Le premier acte de vie du bébé de Lustiger fut de demander, en 1998, 3 millions de francs (457 000 euros) à Volkswagen pour une publicité revisitant, déjà, la Cène de Léonard de Vinci et la liturgie. Les évêques avaient accepté de retirer leur plainte en échange des excuses du constructeur automobile et d'un don de 15 000 euros au Secours catholique. Une année plus tôt, Croyances et Libertés s'était fait «griller» par l'Agrif et une poignée de catholiques fervents pour demander l'interdiction de l'affiche du film de Milos Forman Larry Flint, où l'on voyait un homme dans la position christique sur le pubis d'une femme. Le TGI de Paris avait refusé l'interdiction. La représentante du parquet s'était illustrée par une envolée peu républicaine : «Nous sommes un pays chrétien. On ne peut toucher à ses racines, à son éducation, à sa morale. Le ministère public est là pour rappeler qu'il y a des limites, qu'on n'a pas en permanence à être choqué.»Les affiches avaient quand même été retirées «dans un souci d'apaisement».

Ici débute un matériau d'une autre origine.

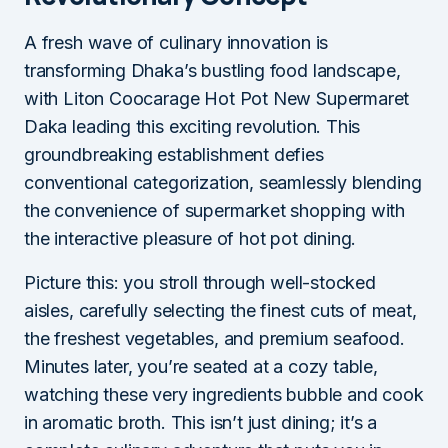
A fresh wave of culinary innovation is
transforming Dhaka’s bustling food landscape,
with Liton Coocarage Hot Pot New Supermaret
Daka leading this exciting revolution. This
groundbreaking establishment defies
conventional categorization, seamlessly blending
the convenience of supermarket shopping with
the interactive pleasure of hot pot dining.
Picture this: you stroll through well-stocked
aisles, carefully selecting the finest cuts of meat,
the freshest vegetables, and premium seafood.
Minutes later, you’re seated at a cozy table,
watching these very ingredients bubble and cook
in aromatic broth. This isn’t just dining; it’s a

«Dangereux». Pour Christophe Bigot, avocat et spécialiste du droit de la presse, le jugement sur la publicité Marithé et François Girbaud représente un dévoiement et un détournement de la loi qui réprime les atteintes aux personnes. «Les textes sur le racisme sont faits pour protéger des personnes, non des croyances ni des symboles. Cette publicité ne peut pas être considérée comme une injure envers un groupe de personnes. On est là dans le délit d'opinion, le blasphème, puisqu'il s'agit d'une opinion religieuse.» L'avocat critique cette notion «d'atteinte au sentiment religieux» qui, selon lui, n'a pas de fondement juridique. «C'est dangereux de céder ainsi aux groupes de pression religieux qui cherchent à étendre la protection dont jouissent les croyants à la protection de leur religion. Et, à terme, avec une extension de la jurisprudence, on pourra aller devant le juge si l'on estime que quelqu'un attente à ses convictions».